Jika kita mencontoh kepemimpinan Umar bin Khathab saat menghadapi wabah, Umar memang meminta bantuan kepada gubernur-gubernurnya namun hanya daerah yang kaya saja di dalam daulah yang dimintai bantuan, seperti Abu Musa di Basrah, ’Amru bin Ash di Mesir, Mu’awiyah bin Abu Sufyan di Syam dan Sa’ad bin Waqs di Irak, untuk mengirimkan bantuan kebutuhan pokok ke Madinah. 

Hingga dikirimlah dari daerah bagian kekhalifahan yang makmur seribu unta yang membawa tepung melalui jalur darat dan 20 perahu yang membawa tepung dan minyak melalui jalur laut, serta mengirim lima ribu pakaian untuk wilayah krisis. Dan Abu Ubaidah pernah datang ke Madinah membawa 4.000 hewan tunggangan yang dipenuhi dengan makanan. Ini semua tercatat dalam buku The Great Leader of Umar bin Khathab karya Dr. Muhammad ash-Shalabi.

**DAFTAR TUGAS**
**a.** Menurut teks tentang Umar bin Khathab, berapa unta yang membawa tepung melalui jalur darat?
**b.** Tentukan apakah setiap pernyataan berikut sesuai dengan teks tentang Umar bin Khathab. Jawab ya atau tidak, lalu kutip kata-kata teks yang menentukannya. (i) Umar meminta bantuan dari semua daerah di dalam daulah. (ii) Abu Ubaidah datang ke Madinah membawa 4.000 hewan tunggangan. (iii) Lima ribu pakaian dikirim untuk wilayah krisis.
**c.** Tolong lanjutkan teks tentang Umar bin Khathab, mulai setelah kalimat terakhirnya.
Materi yang disertakan sesudah teks ini berdiri sendiri dan tidak berkaitan dengannya.

**MATERI YANG DISEDIAKAN**
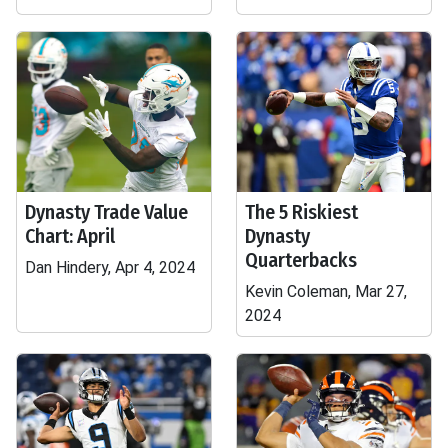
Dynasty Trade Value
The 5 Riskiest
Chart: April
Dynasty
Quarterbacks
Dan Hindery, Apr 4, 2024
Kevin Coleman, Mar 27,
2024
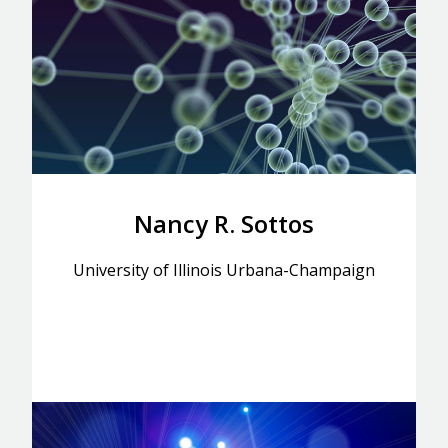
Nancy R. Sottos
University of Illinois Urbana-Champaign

--

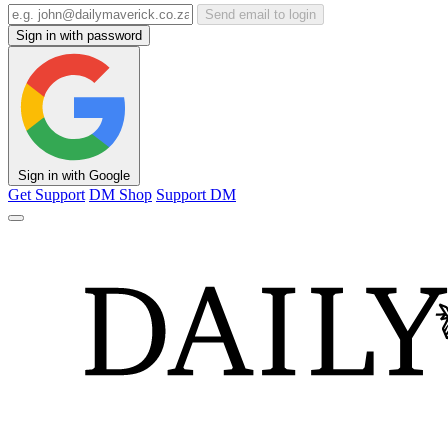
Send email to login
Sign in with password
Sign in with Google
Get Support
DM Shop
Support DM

**JAWABAN TIAP TUGAS**
**a.** Seribu unta.

**b.**
(i) Tidak: "hanya daerah yang kaya saja di dalam daulah yang dimintai bantuan"
(ii) Ya: "Abu Ubaidah pernah datang ke Madinah membawa 4.000 hewan tunggangan yang dipenuhi dengan makanan"
(iii) Ya: "serta mengirim lima ribu pakaian untuk wilayah krisis"

**c.**
Dan dalam sistem Islam, lembaga keuangan negara disebut Baitul mal. Yang di dalamnya terdapat 3 pos pemasukan yaitu pos fai dan kharaj, pos kepemilikan umum, dan pos shadaqah. Maka keperluan masyarakat akan diambil dari pos fai dan kharaj serta pos kepemilikan umum dan biaya untuk pelayanan kesehatan dan penelitian akan dibiayai oleh pos kepemilikan umum. Dan pos shadaqah juga dapat digunakan. 

Pos kepemilikan umum didapat dari mengelola harta milik umum (SDA) yang sejatinya milik umum namun diserahkan kepada negara untuk mengelolanya dan hasilnya dikembalikan kepada rakyat baik, dalam bentuk uang, barang maupun kesejahteraan seperti pendidikan dan kesehatan gratis. 

Jikalau negeri ini mencontoh kepemimpinan Umar bin Khathab dalam menyelesaikan wabah, maka bukan tidak mungkin, solusi yang tepat akan kita jumpai.(*)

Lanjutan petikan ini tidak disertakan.